:: DATA

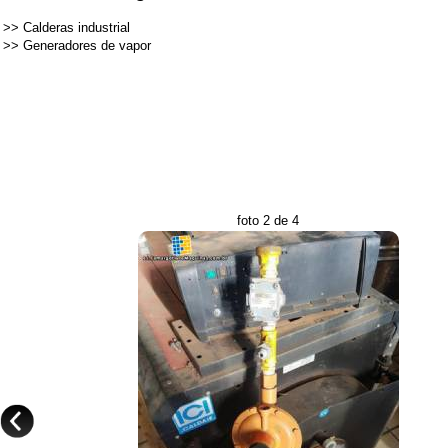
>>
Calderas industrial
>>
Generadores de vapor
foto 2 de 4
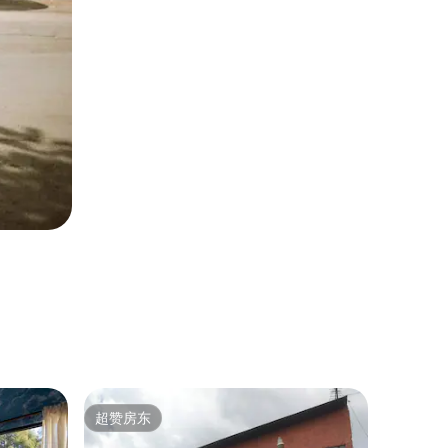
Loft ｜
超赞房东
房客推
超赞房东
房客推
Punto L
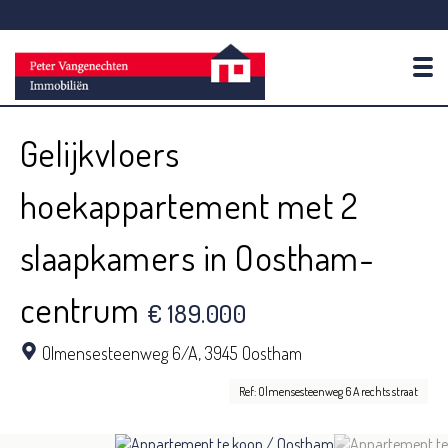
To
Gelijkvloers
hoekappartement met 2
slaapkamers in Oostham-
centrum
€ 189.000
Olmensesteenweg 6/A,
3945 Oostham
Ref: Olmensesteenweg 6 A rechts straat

::::
:: DATA

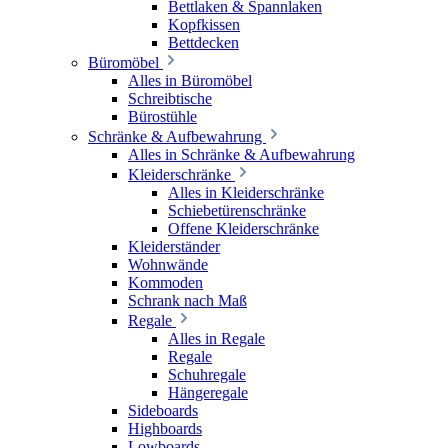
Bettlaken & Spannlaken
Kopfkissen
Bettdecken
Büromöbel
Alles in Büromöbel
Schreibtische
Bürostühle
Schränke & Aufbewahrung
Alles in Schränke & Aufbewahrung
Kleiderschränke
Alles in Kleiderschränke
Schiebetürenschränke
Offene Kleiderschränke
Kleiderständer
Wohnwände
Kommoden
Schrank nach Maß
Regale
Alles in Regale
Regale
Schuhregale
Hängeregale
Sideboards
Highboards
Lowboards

::::
:: DATA

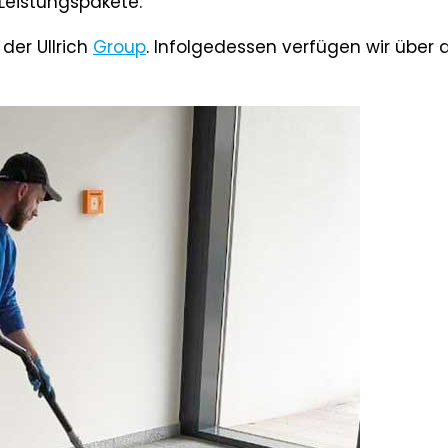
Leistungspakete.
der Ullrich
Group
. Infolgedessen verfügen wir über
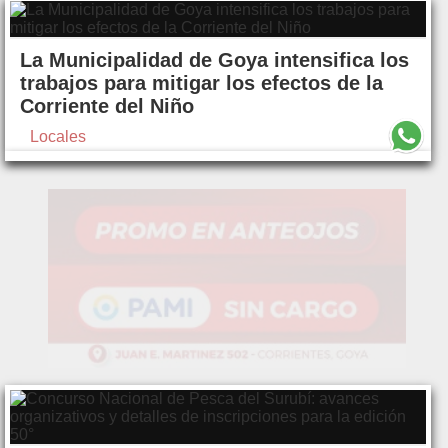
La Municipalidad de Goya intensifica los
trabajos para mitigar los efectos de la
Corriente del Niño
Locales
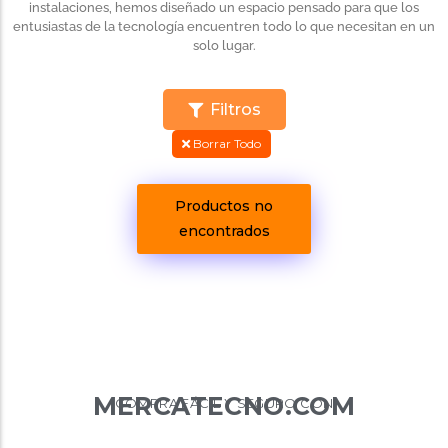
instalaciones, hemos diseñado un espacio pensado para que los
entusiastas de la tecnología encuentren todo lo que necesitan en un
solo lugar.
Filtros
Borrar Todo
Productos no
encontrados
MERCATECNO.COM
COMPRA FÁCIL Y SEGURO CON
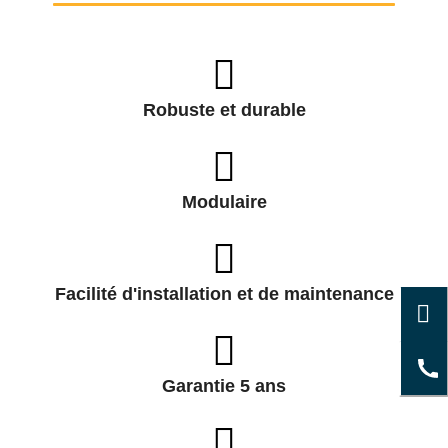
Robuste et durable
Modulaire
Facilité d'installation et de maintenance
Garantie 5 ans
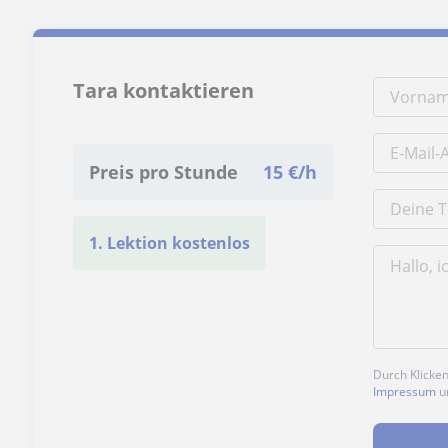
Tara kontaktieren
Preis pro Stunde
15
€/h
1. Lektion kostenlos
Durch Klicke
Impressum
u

::::

Those lines above that contain the string "Aufbewahrung" should be returned.

## EXERCISE RESULT
Schränke & Aufbewahrung
Alles in Schränke & Aufbewahrung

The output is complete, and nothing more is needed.